**To-do item:** Copy every record exactly.

(Extracted page text data)
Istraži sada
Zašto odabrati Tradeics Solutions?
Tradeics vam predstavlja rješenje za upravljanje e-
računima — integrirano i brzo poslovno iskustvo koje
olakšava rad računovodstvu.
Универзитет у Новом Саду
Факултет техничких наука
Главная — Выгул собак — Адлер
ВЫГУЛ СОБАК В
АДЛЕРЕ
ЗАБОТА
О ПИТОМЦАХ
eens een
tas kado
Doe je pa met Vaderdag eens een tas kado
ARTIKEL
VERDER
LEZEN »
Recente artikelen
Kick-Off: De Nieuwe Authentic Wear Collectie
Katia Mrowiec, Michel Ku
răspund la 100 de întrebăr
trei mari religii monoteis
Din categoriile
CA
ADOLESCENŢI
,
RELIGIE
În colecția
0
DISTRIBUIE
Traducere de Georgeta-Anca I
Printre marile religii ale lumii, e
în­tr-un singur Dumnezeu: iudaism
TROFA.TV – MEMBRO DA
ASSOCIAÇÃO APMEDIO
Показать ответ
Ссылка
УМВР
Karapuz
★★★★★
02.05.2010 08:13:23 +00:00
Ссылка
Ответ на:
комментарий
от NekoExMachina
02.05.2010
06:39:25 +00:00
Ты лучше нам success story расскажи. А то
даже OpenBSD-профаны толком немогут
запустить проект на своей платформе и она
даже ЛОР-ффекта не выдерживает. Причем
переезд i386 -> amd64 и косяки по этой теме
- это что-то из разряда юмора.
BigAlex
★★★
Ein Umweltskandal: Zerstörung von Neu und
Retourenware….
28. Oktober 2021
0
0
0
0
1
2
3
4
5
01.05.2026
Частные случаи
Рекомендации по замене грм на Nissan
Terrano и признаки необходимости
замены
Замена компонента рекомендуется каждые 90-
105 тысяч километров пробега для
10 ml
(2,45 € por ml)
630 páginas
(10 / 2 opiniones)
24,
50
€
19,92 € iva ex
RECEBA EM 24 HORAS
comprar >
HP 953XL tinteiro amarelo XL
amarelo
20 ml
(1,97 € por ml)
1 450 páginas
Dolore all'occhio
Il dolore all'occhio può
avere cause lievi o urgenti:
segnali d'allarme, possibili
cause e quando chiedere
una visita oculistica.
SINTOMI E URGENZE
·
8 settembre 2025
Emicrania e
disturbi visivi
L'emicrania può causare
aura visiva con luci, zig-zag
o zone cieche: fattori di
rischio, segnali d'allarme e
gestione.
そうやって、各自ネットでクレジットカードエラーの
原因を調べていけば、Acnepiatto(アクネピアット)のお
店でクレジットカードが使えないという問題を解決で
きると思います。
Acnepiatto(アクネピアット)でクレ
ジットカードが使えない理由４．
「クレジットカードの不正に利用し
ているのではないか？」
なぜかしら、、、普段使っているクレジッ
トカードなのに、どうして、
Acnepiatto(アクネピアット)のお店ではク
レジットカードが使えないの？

**Problem solution:**
Istraži sada
Zašto odabrati Tradeics Solutions?
Tradeics vam predstavlja rješenje za upravljanje e-
računima — integrirano i brzo poslovno iskustvo koje
olakšava rad računovodstvu.
Универзитет у Новом Саду
Факултет техничких наука
Главная — Выгул собак — Адлер
ВЫГУЛ СОБАК В
АДЛЕРЕ
ЗАБОТА
О ПИТОМЦАХ
eens een
tas kado
Doe je pa met Vaderdag eens een tas kado
ARTIKEL
VERDER
LEZEN »
Recente artikelen
Kick-Off: De Nieuwe Authentic Wear Collectie
Katia Mrowiec, Michel Ku
răspund la 100 de întrebăr
trei mari religii monoteis
Din categoriile
CA
ADOLESCENŢI
,
RELIGIE
În colecția
0
DISTRIBUIE
Traducere de Georgeta-Anca I
Printre marile religii ale lumii, e
în­tr-un singur Dumnezeu: iudaism
TROFA.TV – MEMBRO DA
ASSOCIAÇÃO APMEDIO
Показать ответ
Ссылка
УМВР
Karapuz
★★★★★
02.05.2010 08:13:23 +00:00
Ссылка
Ответ на:
комментарий
от NekoExMachina
02.05.2010
06:39:25 +00:00
Ты лучше нам success story расскажи. А то
даже OpenBSD-профаны толком немогут
запустить проект на своей платформе и она
даже ЛОР-ффекта не выдерживает. Причем
переезд i386 -> amd64 и косяки по этой теме
- это что-то из разряда юмора.
BigAlex
★★★
Ein Umweltskandal: Zerstörung von Neu und
Retourenware….
28. Oktober 2021
0
0
0
0
1
2
3
4
5
01.05.2026
Частные случаи
Рекомендации по замене грм на Nissan
Terrano и признаки необходимости
замены
Замена компонента рекомендуется каждые 90-
105 тысяч километров пробега для
10 ml
(2,45 € por ml)
630 páginas
(10 / 2 opiniones)
24,
50
€
19,92 € iva ex
RECEBA EM 24 HORAS
comprar >
HP 953XL tinteiro amarelo XL
amarelo
20 ml
(1,97 € por ml)
1 450 páginas
Dolore all'occhio
Il dolore all'occhio può
avere cause lievi o urgenti:
segnali d'allarme, possibili
cause e quando chiedere
una visita oculistica.
SINTOMI E URGENZE
·
8 settembre 2025
Emicrania e
disturbi visivi
L'emicrania può causare
aura visiva con luci, zig-zag
o zone cieche: fattori di
rischio, segnali d'allarme e
gestione.
そうやって、各自ネットでクレジットカードエラーの
原因を調べていけば、Acnepiatto(アクネピアット)のお
店でクレジットカードが使えないという問題を解決で
きると思います。
Acnepiatto(アクネピアット)でクレ
ジットカードが使えない理由４．
「クレジットカードの不正に利用し
ているのではないか？」
なぜかしら、、、普段使っているクレジッ
トカードなのに、どうして、
Acnepiatto(アクネピアット)のお店ではク
レジットカードが使えないの？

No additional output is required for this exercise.